9. (a) is. Read no one . . . is. The not even phrase is not part of the subject, so it doesn’t control the number of the verb. (See GMAU at 571.) It would have been better to write not even a national leader is.

10. (b) make. This verb is controlled by things [the antecedent of the relative pronoun that], not one. (See GMAU at 591–92; GDLU at 634.)

 

How did you do? Check your answers against the key. If you got eight or more correct, you know a good deal about English usage—and you’d make a fine editor. Your years of reading, and of paying attention while doing so, have paid off.
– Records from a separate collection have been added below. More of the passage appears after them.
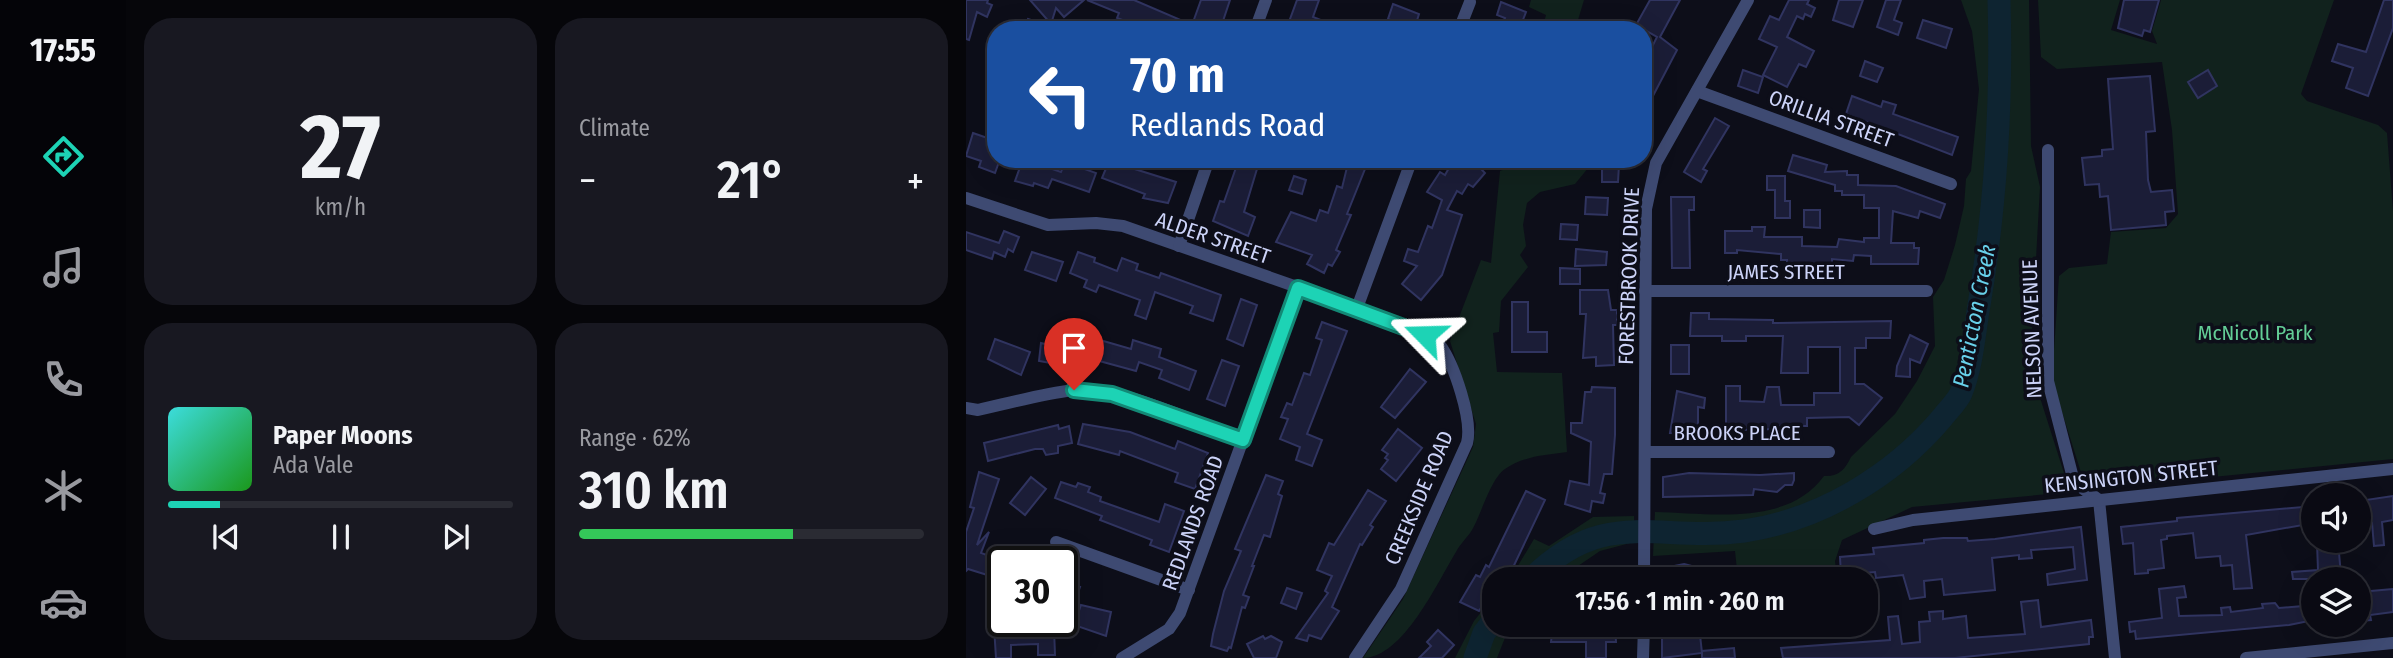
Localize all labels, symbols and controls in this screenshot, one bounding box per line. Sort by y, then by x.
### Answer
text: 17:55 [30,31,96,69]
text: 70 m [1130,46,1225,105]
icon: left [1015,49,1106,140]
street label: ORILLIA STREET [1765,84,1897,154]
text: 27 [300,93,381,202]
text: Redlands Road [1130,106,1325,144]
text: Climate [579,114,650,142]
icon: directions [39,132,88,181]
text: 21° [717,149,786,212]
text: − [579,158,596,204]
text: + [907,158,924,204]
street label: FORESTBROOK DRIVE [1613,187,1645,365]
text: km/h [315,193,366,221]
street label: ALDER STREET [1152,206,1274,270]
water label: Penticton Creek [1946,242,2002,390]
icon: music [39,243,88,292]
street label: JAMES STREET [1727,259,1845,285]
street label: NELSON AVENUE [2017,259,2047,399]
position arrow [1388,298,1462,372]
pin [1044,318,1104,390]
park label: McNicoll Park [2198,320,2313,346]
icon: arrive [1055,329,1093,367]
icon: phone [39,355,88,404]
text: Paper Moons [273,420,413,451]
street label: BROOKS PLACE [1673,420,1801,446]
text: Range · 62% [579,424,691,452]
street label: CREEKSIDE ROAD [1379,427,1459,569]
text: Ada Vale [273,451,353,479]
street label: REDLANDS ROAD [1157,452,1229,594]
street label: KENSINGTON STREET [2043,455,2219,499]
text: 310 km [579,459,729,522]
icon: climate [39,466,88,515]
map controls [2301,483,2371,637]
button: sound [2301,483,2371,553]
icon: previous [207,518,245,556]
icon: pause [322,518,360,556]
icon: next [437,518,475,556]
speed limit sign: 30 [987,546,1078,637]
button: layers [2301,567,2371,637]
icon: car [39,578,88,627]
text: 17:56 · 1 min · 260 m [1575,586,1785,617]

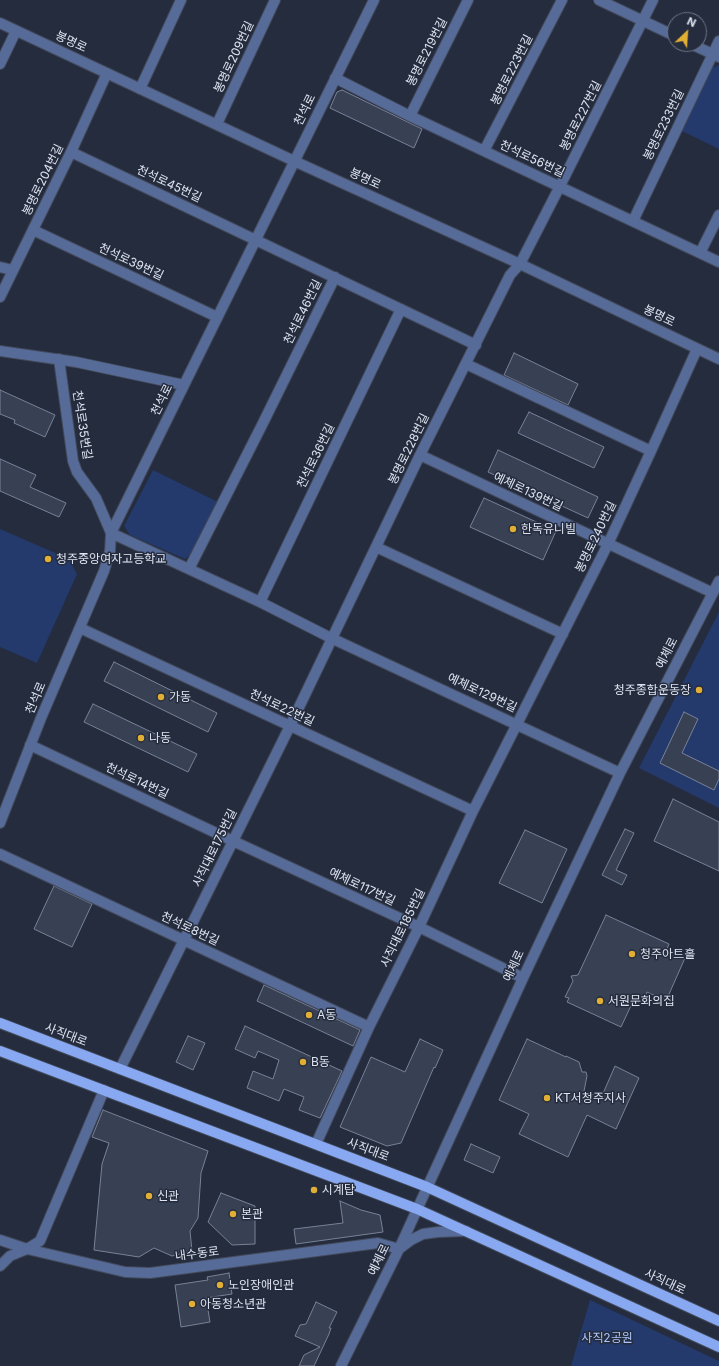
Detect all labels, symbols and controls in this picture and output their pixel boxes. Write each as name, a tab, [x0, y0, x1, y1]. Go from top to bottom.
north arrow	[667, 12, 707, 52]
text: N	[685, 14, 698, 30]
street label: 봉명로219번길	[404, 15, 450, 89]
street label: 봉명로209번길	[211, 19, 257, 95]
street label: 봉명로	[53, 28, 89, 56]
street label: 봉명로223번길	[488, 32, 536, 108]
street label: 봉명로227번길	[557, 79, 605, 153]
street label: 봉명로233번길	[641, 87, 687, 163]
street label: 천석로	[291, 92, 319, 128]
street label: 천석로56번길	[497, 138, 567, 180]
street label: 봉명로204번길	[19, 142, 67, 218]
street label: 천석로45번길	[134, 163, 204, 205]
street label: 봉명로	[347, 165, 383, 193]
street label: 천석로39번길	[96, 241, 166, 283]
street label: 천석로46번길	[281, 277, 325, 347]
street label: 봉명로	[641, 302, 677, 330]
street label: 천석로	[148, 382, 176, 418]
street label: 천석로35번길	[69, 389, 95, 461]
street label: 봉명로228번길	[386, 411, 432, 487]
street label: 천석로36번길	[294, 421, 338, 491]
street label: 예체로139번길	[491, 470, 565, 514]
street label: 봉명로240번길	[573, 499, 619, 575]
place label: 한독유니빌	[521, 522, 576, 536]
marker: 한독유니빌	[508, 524, 518, 534]
place label: 청주중앙여자고등학교	[56, 552, 166, 566]
marker: 청주중앙여자고등학교	[43, 554, 53, 564]
street label: 예체로	[653, 635, 681, 671]
street label: 예체로129번길	[445, 671, 519, 715]
street label: 천석로	[23, 680, 49, 716]
place label: 청주종합운동장	[614, 683, 691, 697]
marker: 청주종합운동장	[694, 685, 704, 695]
street label: 천석로22번길	[247, 687, 317, 729]
place label: 가동	[169, 690, 191, 704]
marker: 가동	[156, 692, 166, 702]
place label: 나동	[149, 731, 171, 745]
marker: 나동	[136, 733, 146, 743]
street label: 천석로14번길	[103, 760, 171, 802]
street label: 사직대로175번길	[190, 807, 240, 889]
street label: 예체로117번길	[326, 865, 398, 909]
street label: 사직대로185번길	[378, 886, 428, 970]
street label: 천석로8번길	[159, 909, 221, 949]
place label: 청주아트홀	[640, 947, 695, 961]
street label: 예체로	[500, 948, 528, 984]
marker: 청주아트홀	[627, 949, 637, 959]
place label: 서원문화의집	[608, 994, 674, 1008]
marker: 서원문화의집	[595, 996, 605, 1006]
place label: A동	[317, 1008, 336, 1022]
marker: A동	[304, 1010, 314, 1020]
street label: 사직대로	[43, 1020, 89, 1050]
place label: B동	[311, 1055, 330, 1069]
marker: B동	[298, 1057, 308, 1067]
place label: KT서청주지사	[555, 1091, 626, 1105]
marker: KT서청주지사	[542, 1093, 552, 1103]
street label: 사직대로	[345, 1135, 391, 1165]
place label: 시계탑	[322, 1183, 355, 1197]
marker: 시계탑	[309, 1185, 319, 1195]
place label: 신관	[157, 1189, 179, 1203]
marker: 신관	[144, 1191, 154, 1201]
place label: 본관	[241, 1207, 263, 1221]
marker: 본관	[228, 1209, 238, 1219]
street label: 예체로	[365, 1242, 393, 1278]
street label: 내수동로	[174, 1244, 220, 1264]
street label: 사직대로	[642, 1266, 688, 1298]
place label: 노인장애인관	[228, 1278, 294, 1292]
marker: 노인장애인관	[215, 1280, 225, 1290]
place label: 아동청소년관	[200, 1297, 266, 1311]
marker: 아동청소년관	[187, 1299, 197, 1309]
park label: 사직2공원	[581, 1331, 633, 1345]

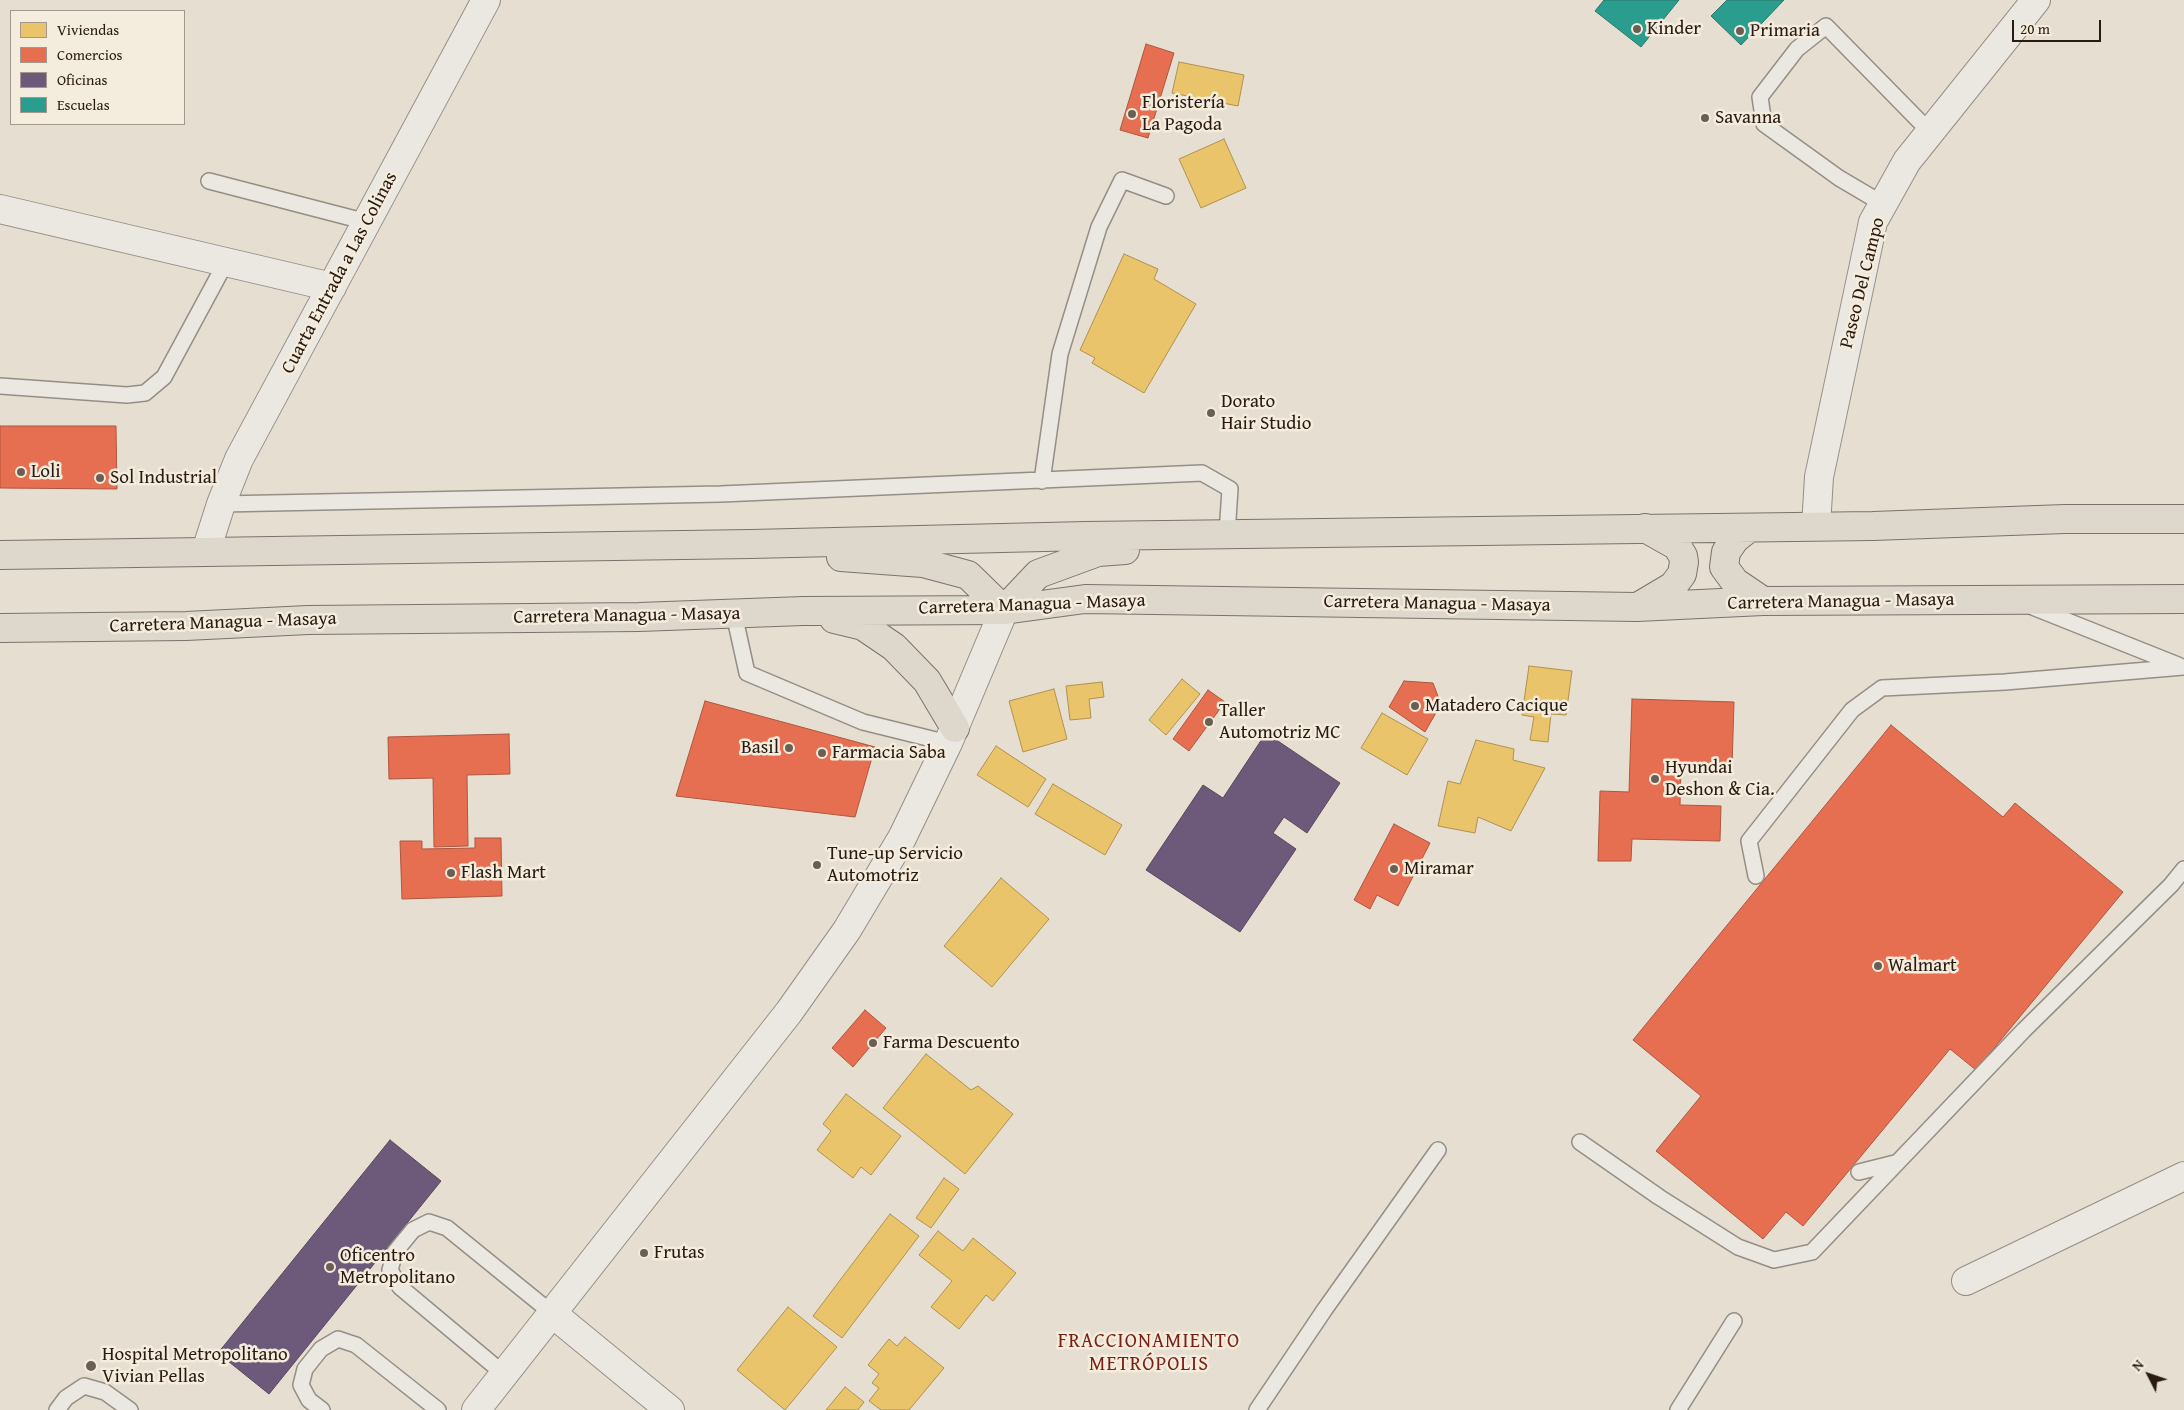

If you scored below that, you essentially have two choices: (1) dismiss the importance of the quiz and believe that you’re truly brilliant anyway, or (2) consider it a sobering self-assessment and promptly start working on your English skills by acquiring a usage guide such as Fowler’s Modern English Usage (2d ed. 1965), the newest edition of The Chicago Manual of Style (16th ed. 2010), or my own Garner’s Modern American Usage (3d ed. 2009).

If you got just one answer right, don’t be so very despondent. In fact, you might gloat just a little: after all, the law-review editors cumulatively scored 0 percent on the quiz. Remember that anyone could score 100 percent simply by looking up questionable points in a reliable guide.